The plans were unveiled yesterday at a nearby project centre. Five invited artists are up for designing it: Mark Wallinger (last year's Turner Prize winner), Rachel Whiteread, Richard Deacon, Christopher Le Brun, and the Frenchman Daniel Buren. Their proposals are a horse, a house, a cellular structure, a wing and a tower of tables. Most of them are white, but please don't say elephant.

The Ebbsfleet Landmark is the project's working title. When it is erected (due date 2010) it will be Britain's tallest statue. But what it is dedicated to is anyone's guess. There is something arbitrary even about its stature: 50 metres was required by the Highways Agency so it wouldn't take drivers by surprise – they'll see it coming for miles.

Daniel Buren's scale model looks like a nest of Ikea tables, with the smallest on top. A beam of light shoots skywards from an altar in the middle of it. It suggests a temple from a sci-fi civilisation.

Christopher Le Brun envisages an enormous concave dish fronted by an enormous wing. It's like a logo that might be used by a 1950s airline, or even a petrol company.

Richard Deacon's steel framework of 26 wonky polyhedrons is a real 3D creation. It offers a multi-angled experience, generating a succession of shifting and unstable forms, as you try to get your head round its complex crystal structure. A good sculpture, probably – but one perhaps better seen at a distance.

Rachel Whiteread's idea is to take a typical Whiteread piece – a concrete cast of the inside space of a house – and set it on a precipitous artificial crag.

Mark Wallinger's concept is the simplest: a white horse, a realistic effigy of a thoroughbred but 33 times the size of any real horse.

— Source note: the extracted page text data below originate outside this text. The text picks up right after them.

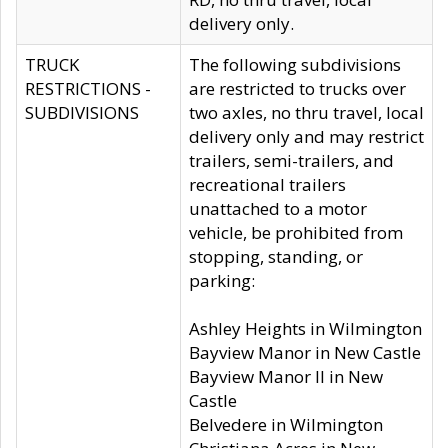
delivery only.
TRUCK
The following subdivisions
RESTRICTIONS -
are restricted to trucks over
SUBDIVISIONS
two axles, no thru travel, local
delivery only and may restrict
trailers, semi-trailers, and
recreational trailers
unattached to a motor
vehicle, be prohibited from
stopping, standing, or
parking:
Ashley Heights in Wilmington
Bayview Manor in New Castle
Bayview Manor II in New
Castle
Belvedere in Wilmington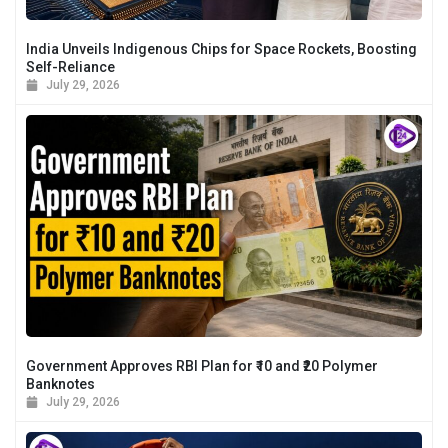
India Unveils Indigenous Chips for Space Rockets, Boosting
Self-Reliance
July 29, 2026
Government Approves RBI Plan for ₹10 and ₹20 Polymer
Banknotes
July 29, 2026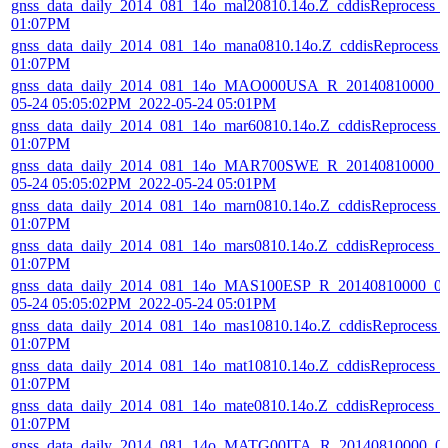
gnss_data_daily_2014_081_14o_mal20810.14o.Z_cddisReprocess_
01:07PM
gnss_data_daily_2014_081_14o_mana0810.14o.Z_cddisReprocess_
01:07PM
gnss_data_daily_2014_081_14o_MAO000USA_R_20140810000_0
05-24 05:05:02PM_2022-05-24 05:01PM
gnss_data_daily_2014_081_14o_mar60810.14o.Z_cddisReprocess_
01:07PM
gnss_data_daily_2014_081_14o_MAR700SWE_R_20140810000_01
05-24 05:05:02PM_2022-05-24 05:01PM
gnss_data_daily_2014_081_14o_marn0810.14o.Z_cddisReprocess_
01:07PM
gnss_data_daily_2014_081_14o_mars0810.14o.Z_cddisReprocess_
01:07PM
gnss_data_daily_2014_081_14o_MAS100ESP_R_20140810000_01
05-24 05:05:02PM_2022-05-24 05:01PM
gnss_data_daily_2014_081_14o_mas10810.14o.Z_cddisReprocess_
01:07PM
gnss_data_daily_2014_081_14o_mat10810.14o.Z_cddisReprocess_
01:07PM
gnss_data_daily_2014_081_14o_mate0810.14o.Z_cddisReprocess_
01:07PM
gnss_data_daily_2014_081_14o_MATG00ITA_R_20140810000_01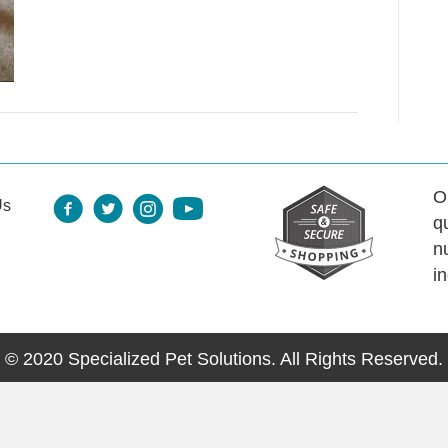
O
Us
q
n
i
© 2020 Specialized Pet Solutions. All Rights Reserved.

The artists' brief was to put Ebbsfleet on the map. But Ebbsfleet Valley is the name of a "mixed-use" development that will unfold over the next 20 years. Right now there's only a station and a vast brown field. So the landmark is meant to give an identity to something that isn't there. It is an exercise in pure branding. It appears that all it needs to be is conspicuous.

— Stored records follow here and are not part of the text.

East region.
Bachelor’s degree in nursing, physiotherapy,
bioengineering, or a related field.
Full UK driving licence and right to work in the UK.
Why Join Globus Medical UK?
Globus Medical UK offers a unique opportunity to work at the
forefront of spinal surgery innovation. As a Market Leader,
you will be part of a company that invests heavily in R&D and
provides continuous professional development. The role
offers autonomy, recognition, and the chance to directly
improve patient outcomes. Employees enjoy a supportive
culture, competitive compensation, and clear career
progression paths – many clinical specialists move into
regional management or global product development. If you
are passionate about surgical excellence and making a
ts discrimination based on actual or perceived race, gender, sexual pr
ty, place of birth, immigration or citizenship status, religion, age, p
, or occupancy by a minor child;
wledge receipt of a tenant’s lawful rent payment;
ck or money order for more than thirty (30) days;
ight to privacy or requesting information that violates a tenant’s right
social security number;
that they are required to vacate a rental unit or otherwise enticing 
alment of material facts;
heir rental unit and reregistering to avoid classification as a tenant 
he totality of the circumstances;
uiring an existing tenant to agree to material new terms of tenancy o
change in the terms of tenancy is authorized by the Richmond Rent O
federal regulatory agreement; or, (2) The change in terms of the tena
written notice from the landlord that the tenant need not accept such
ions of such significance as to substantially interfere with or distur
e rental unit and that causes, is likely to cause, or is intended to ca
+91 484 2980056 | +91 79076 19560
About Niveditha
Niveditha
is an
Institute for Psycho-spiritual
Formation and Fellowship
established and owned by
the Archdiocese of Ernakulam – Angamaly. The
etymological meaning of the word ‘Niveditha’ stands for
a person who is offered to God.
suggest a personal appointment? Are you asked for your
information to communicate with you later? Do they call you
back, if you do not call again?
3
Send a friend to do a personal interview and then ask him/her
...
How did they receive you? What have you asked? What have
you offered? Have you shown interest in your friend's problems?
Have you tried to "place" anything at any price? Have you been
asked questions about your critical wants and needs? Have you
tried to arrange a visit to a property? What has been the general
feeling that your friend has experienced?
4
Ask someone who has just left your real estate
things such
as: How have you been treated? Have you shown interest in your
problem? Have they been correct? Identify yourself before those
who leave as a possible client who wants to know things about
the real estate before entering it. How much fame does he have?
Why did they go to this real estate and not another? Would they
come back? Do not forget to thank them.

For the next few months the proposals will be on display at the Bluewater Shopping Centre nearby. The winner will be chosen by a panel of judges in the autumn. The landmark is intended to establish an identity, so the sculpture itself must have a strong identity. It mustn't be too vague or complicated. It must be memorably simple.

Mark Wallinger's white horse seems to fit the bill best. It's rich in English symbolism: white horses on hills, the sport of kings. And it's nicely normal – a horse being something you often see from a passing train.